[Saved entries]
■ ■ ■ ■ ■
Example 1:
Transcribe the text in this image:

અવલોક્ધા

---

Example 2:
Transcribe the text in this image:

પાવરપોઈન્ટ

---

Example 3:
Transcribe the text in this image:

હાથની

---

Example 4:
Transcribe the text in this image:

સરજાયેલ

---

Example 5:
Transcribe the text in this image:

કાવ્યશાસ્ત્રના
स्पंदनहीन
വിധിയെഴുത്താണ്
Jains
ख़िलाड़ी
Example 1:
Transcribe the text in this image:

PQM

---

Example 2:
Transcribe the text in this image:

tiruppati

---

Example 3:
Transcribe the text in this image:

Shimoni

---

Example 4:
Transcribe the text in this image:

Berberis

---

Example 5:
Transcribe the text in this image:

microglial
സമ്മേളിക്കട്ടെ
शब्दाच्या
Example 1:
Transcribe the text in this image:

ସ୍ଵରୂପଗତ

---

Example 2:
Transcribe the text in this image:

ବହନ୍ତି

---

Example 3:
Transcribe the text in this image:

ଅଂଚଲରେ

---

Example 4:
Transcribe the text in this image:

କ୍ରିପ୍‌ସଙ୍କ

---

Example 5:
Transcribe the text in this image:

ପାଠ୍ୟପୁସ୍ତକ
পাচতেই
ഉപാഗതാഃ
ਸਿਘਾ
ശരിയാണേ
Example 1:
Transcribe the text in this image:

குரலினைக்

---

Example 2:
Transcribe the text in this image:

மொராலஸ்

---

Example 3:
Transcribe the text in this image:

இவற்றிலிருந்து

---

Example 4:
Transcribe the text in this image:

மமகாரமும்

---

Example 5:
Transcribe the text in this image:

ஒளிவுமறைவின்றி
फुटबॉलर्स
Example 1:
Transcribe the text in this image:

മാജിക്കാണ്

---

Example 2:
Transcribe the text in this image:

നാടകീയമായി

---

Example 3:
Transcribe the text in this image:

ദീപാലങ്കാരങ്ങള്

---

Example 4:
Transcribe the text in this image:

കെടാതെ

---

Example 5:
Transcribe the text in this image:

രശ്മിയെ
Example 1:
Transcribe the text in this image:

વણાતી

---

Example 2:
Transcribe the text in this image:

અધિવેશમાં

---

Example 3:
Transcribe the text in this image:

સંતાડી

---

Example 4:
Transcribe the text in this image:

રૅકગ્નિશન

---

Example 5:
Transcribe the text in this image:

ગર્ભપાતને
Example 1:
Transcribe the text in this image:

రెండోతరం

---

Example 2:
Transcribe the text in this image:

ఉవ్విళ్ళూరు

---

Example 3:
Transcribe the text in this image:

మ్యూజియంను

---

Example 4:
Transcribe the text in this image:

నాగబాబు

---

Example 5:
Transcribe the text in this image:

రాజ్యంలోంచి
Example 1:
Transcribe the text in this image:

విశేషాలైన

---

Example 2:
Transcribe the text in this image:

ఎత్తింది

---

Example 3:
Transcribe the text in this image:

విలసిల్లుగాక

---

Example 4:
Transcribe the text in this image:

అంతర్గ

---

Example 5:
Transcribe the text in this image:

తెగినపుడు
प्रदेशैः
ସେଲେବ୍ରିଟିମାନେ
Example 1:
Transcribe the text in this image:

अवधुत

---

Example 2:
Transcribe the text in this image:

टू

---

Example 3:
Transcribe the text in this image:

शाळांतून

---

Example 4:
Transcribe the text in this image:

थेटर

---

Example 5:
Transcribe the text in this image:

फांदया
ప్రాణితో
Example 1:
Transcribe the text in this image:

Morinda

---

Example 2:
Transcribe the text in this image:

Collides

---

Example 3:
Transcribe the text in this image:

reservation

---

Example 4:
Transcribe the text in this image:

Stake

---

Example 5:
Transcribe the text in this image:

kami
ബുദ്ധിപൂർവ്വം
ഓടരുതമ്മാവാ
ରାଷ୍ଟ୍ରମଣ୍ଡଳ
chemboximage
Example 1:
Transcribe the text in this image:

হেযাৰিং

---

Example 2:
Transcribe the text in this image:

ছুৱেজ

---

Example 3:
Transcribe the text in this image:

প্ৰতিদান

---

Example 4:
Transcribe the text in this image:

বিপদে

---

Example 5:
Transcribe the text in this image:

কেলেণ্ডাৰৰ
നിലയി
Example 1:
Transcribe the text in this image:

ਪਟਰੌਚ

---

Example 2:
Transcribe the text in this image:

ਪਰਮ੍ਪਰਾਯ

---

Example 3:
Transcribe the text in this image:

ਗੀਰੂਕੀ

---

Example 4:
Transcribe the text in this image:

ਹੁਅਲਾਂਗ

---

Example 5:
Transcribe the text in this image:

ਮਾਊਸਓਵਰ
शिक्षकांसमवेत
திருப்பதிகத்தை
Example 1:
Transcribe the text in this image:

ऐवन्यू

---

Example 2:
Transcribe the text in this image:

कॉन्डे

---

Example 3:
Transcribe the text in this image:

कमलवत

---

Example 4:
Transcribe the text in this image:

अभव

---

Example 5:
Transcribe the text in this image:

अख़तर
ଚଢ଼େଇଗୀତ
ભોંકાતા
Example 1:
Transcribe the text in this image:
■ ■ ■ ■ ■
◆ About this exercise
The records above are to be transcribed exactly, with nothing left out.

◆ Completed task
Example 1:
Transcribe the text in this image:

અવલોક્ધા

---

Example 2:
Transcribe the text in this image:

પાવરપોઈન્ટ

---

Example 3:
Transcribe the text in this image:

હાથની

---

Example 4:
Transcribe the text in this image:

સરજાયેલ

---

Example 5:
Transcribe the text in this image:

કાવ્યશાસ્ત્રના
स्पंदनहीन
വിധിയെഴുത്താണ്
Jains
ख़िलाड़ी
Example 1:
Transcribe the text in this image:

PQM

---

Example 2:
Transcribe the text in this image:

tiruppati

---

Example 3:
Transcribe the text in this image:

Shimoni

---

Example 4:
Transcribe the text in this image:

Berberis

---

Example 5:
Transcribe the text in this image:

microglial
സമ്മേളിക്കട്ടെ
शब्दाच्या
Example 1:
Transcribe the text in this image:

ସ୍ଵରୂପଗତ

---

Example 2:
Transcribe the text in this image:

ବହନ୍ତି

---

Example 3:
Transcribe the text in this image:

ଅଂଚଲରେ

---

Example 4:
Transcribe the text in this image:

କ୍ରିପ୍‌ସଙ୍କ

---

Example 5:
Transcribe the text in this image:

ପାଠ୍ୟପୁସ୍ତକ
পাচতেই
ഉപാഗതാഃ
ਸਿਘਾ
ശരിയാണേ
Example 1:
Transcribe the text in this image:

குரலினைக்

---

Example 2:
Transcribe the text in this image:

மொராலஸ்

---

Example 3:
Transcribe the text in this image:

இவற்றிலிருந்து

---

Example 4:
Transcribe the text in this image:

மமகாரமும்

---

Example 5:
Transcribe the text in this image:

ஒளிவுமறைவின்றி
फुटबॉलर्स
Example 1:
Transcribe the text in this image:

മാജിക്കാണ്

---

Example 2:
Transcribe the text in this image:

നാടകീയമായി

---

Example 3:
Transcribe the text in this image:

ദീപാലങ്കാരങ്ങള്

---

Example 4:
Transcribe the text in this image:

കെടാതെ

---

Example 5:
Transcribe the text in this image:

രശ്മിയെ
Example 1:
Transcribe the text in this image:

વણાતી

---

Example 2:
Transcribe the text in this image:

અધિવેશમાં

---

Example 3:
Transcribe the text in this image:

સંતાડી

---

Example 4:
Transcribe the text in this image:

રૅકગ્નિશન

---

Example 5:
Transcribe the text in this image:

ગર્ભપાતને
Example 1:
Transcribe the text in this image:

రెండోతరం

---

Example 2:
Transcribe the text in this image:

ఉవ్విళ్ళూరు

---

Example 3:
Transcribe the text in this image:

మ్యూజియంను

---

Example 4:
Transcribe the text in this image:

నాగబాబు

---

Example 5:
Transcribe the text in this image:

రాజ్యంలోంచి
Example 1:
Transcribe the text in this image:

విశేషాలైన

---

Example 2:
Transcribe the text in this image:

ఎత్తింది

---

Example 3:
Transcribe the text in this image:

విలసిల్లుగాక

---

Example 4:
Transcribe the text in this image:

అంతర్గ

---

Example 5:
Transcribe the text in this image:

తెగినపుడు
प्रदेशैः
ସେଲେବ୍ରିଟିମାନେ
Example 1:
Transcribe the text in this image:

अवधुत

---

Example 2:
Transcribe the text in this image:

टू

---

Example 3:
Transcribe the text in this image:

शाळांतून

---

Example 4:
Transcribe the text in this image:

थेटर

---

Example 5:
Transcribe the text in this image:

फांदया
ప్రాణితో
Example 1:
Transcribe the text in this image:

Morinda

---

Example 2:
Transcribe the text in this image:

Collides

---

Example 3:
Transcribe the text in this image:

reservation

---

Example 4:
Transcribe the text in this image:

Stake

---

Example 5:
Transcribe the text in this image:

kami
ബുദ്ധിപൂർവ്വം
ഓടരുതമ്മാവാ
ରାଷ୍ଟ୍ରମଣ୍ଡଳ
chemboximage
Example 1:
Transcribe the text in this image:

হেযাৰিং

---

Example 2:
Transcribe the text in this image:

ছুৱেজ

---

Example 3:
Transcribe the text in this image:

প্ৰতিদান

---

Example 4:
Transcribe the text in this image:

বিপদে

---

Example 5:
Transcribe the text in this image:

কেলেণ্ডাৰৰ
നിലയി
Example 1:
Transcribe the text in this image:

ਪਟਰੌਚ

---

Example 2:
Transcribe the text in this image:

ਪਰਮ੍ਪਰਾਯ

---

Example 3:
Transcribe the text in this image:

ਗੀਰੂਕੀ

---

Example 4:
Transcribe the text in this image:

ਹੁਅਲਾਂਗ

---

Example 5:
Transcribe the text in this image:

ਮਾਊਸਓਵਰ
शिक्षकांसमवेत
திருப்பதிகத்தை
Example 1:
Transcribe the text in this image:

ऐवन्यू

---

Example 2:
Transcribe the text in this image:

कॉन्डे

---

Example 3:
Transcribe the text in this image:

कमलवत

---

Example 4:
Transcribe the text in this image:

अभव

---

Example 5:
Transcribe the text in this image:

अख़तर
ଚଢ଼େଇଗୀତ
ભોંકાતા
Example 1:
Transcribe the text in this image:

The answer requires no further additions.